Ides of March Gets Critics' Vote

Great acting overcomes shopworn themes in Clooney's political thriller
By Kevin Spak,  Newser Staff
Posted Oct 7, 2011 11:55 AM CDT

The official trailer for the Ides of March.
(Sony Pictures)

Critics are quite pleased with George Clooney's latest directorial offering, The Ides of March; the taut political drama currently enjoys an 83% rating on Rotten Tomatoes—although some of its supporters have qualms about its themes. Here's what they're saying:

  • “Are you sitting down? George Clooney has some shocking news: Politics is a dirty business,” writes Ty Burr in the Boston Globe. “The Ides of March works hard to seem down and dirty, but it’s naive at heart.” Still it “rolls slickly along,” managing to be “derivative but fun—a West Wing episode with more marbles rolling around the board.”
  • “The movie’s strength is in the acting,” writes Roger Ebert. “Clooney the director brings his actor’s experience to the job and attends closely to performance.” Gosling in particular has “an insistent presence.”

  • Not everyone's a fan: "Despite across-the-board bravura performances, The Ides of March somehow remains static and lifeless, like a civics-class diorama,” writes Dana Stevens of Slate.
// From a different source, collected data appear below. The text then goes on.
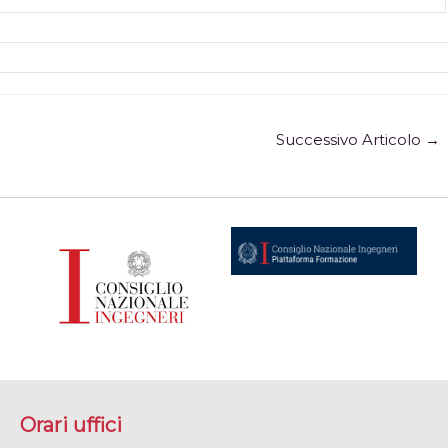
Successivo Articolo
→
Orari uffici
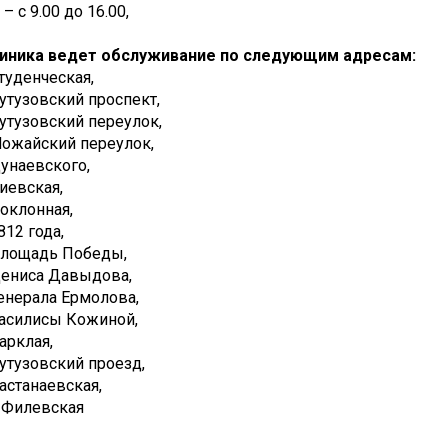
– с 9.00 до 16.00,
иника ведет обслуживание по следующим адресам:
Студенческая,
Кутузовский проспект,
Кутузовский переулок,
Можайский переулок,
Дунаевского,
Киевская,
Поклонная,
812 года,
Площадь Победы,
Дениса Давыдова,
Генерала Ермолова,
Василисы Кожиной,
Барклая,
Кутузовский проезд,
Кастанаевская,
3 Филевская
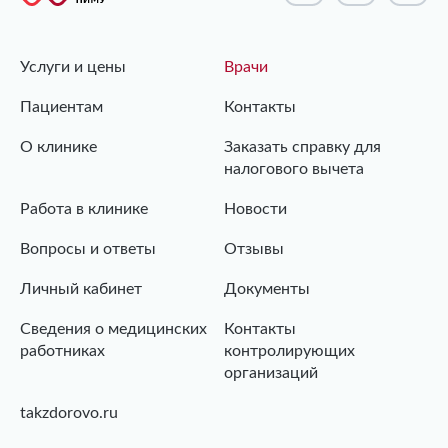
Услуги и цены
Врачи
Пациентам
Контакты
О клинике
Заказать справку для
налогового вычета
Работа в клинике
Новости
Вопросы и ответы
Отзывы
Личный кабинет
Документы
Сведения о медицинских
Контакты
работниках
контролирующих
организаций
takzdorovo.ru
It’s concerned with “ultimately overfamiliar truths about human nature: Power corrupts. Good guys finish last. Ryan Gosling looks really good with his shirt off.”
  • But look closer “and you’ll realize that Clooney is hunting bigger game,” writes Peter Travers of Rolling Stone. “His consistently gripping movie is most scalding when it reveals the chaos that ensues when the loss of ideals is coupled with the loss of shame. How's that for timely?”